Problem details
Only one number is wanted here: how many lines of the data hold "with".

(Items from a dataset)
------------------------
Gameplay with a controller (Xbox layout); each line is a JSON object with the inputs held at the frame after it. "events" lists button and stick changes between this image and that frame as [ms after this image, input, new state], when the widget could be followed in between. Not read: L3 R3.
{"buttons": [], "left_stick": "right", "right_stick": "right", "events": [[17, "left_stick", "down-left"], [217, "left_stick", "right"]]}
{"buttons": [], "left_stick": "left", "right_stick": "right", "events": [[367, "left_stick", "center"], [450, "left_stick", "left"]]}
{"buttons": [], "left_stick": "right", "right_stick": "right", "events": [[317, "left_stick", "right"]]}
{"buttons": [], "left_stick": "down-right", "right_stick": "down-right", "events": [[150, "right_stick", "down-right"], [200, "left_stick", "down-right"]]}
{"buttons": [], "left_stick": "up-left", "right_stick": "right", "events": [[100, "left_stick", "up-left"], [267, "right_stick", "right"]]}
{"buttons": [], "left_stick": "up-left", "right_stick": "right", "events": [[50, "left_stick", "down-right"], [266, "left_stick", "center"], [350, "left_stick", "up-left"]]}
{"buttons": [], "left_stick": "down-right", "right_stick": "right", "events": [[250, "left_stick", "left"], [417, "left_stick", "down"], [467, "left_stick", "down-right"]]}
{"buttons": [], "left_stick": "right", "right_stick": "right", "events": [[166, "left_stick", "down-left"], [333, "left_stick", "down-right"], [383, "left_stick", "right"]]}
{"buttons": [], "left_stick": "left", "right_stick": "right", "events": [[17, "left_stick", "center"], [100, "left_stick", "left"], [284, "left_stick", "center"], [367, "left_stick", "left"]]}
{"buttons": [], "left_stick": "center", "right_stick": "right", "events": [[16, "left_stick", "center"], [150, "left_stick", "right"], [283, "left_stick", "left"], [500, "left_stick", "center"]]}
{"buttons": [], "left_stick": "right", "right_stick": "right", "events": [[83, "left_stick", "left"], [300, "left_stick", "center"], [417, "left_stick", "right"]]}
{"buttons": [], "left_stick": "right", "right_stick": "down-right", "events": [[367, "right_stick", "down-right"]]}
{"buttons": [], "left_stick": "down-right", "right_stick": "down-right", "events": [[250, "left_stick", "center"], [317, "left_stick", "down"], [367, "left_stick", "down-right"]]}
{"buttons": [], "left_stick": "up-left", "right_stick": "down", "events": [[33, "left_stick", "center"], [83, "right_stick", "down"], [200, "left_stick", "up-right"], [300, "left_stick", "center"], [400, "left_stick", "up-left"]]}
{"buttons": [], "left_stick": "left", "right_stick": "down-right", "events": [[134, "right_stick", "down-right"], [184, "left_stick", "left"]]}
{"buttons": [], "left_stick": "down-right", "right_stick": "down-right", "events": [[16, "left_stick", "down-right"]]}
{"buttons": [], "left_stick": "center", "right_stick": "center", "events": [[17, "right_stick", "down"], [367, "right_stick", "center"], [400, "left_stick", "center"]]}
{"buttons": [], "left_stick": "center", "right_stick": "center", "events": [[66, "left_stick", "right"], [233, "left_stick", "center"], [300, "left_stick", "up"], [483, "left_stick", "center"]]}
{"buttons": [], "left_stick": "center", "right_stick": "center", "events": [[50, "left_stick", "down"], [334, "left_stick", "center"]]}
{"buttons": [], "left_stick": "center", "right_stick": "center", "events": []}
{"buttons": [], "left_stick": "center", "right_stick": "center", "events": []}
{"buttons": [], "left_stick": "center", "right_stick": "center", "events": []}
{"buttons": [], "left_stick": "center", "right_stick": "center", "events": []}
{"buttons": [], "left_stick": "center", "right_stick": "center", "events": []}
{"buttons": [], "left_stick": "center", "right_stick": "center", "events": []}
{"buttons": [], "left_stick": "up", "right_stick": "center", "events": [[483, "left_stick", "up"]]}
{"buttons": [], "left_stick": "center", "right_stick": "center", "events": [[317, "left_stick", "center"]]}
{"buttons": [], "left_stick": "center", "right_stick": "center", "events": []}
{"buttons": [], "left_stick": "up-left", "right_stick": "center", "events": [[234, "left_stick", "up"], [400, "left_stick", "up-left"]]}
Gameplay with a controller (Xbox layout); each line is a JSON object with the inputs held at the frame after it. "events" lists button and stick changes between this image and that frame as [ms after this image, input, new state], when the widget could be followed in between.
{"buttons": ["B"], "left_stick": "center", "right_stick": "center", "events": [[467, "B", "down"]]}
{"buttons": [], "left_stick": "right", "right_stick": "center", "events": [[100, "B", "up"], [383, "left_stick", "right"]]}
------------------------
Task response
2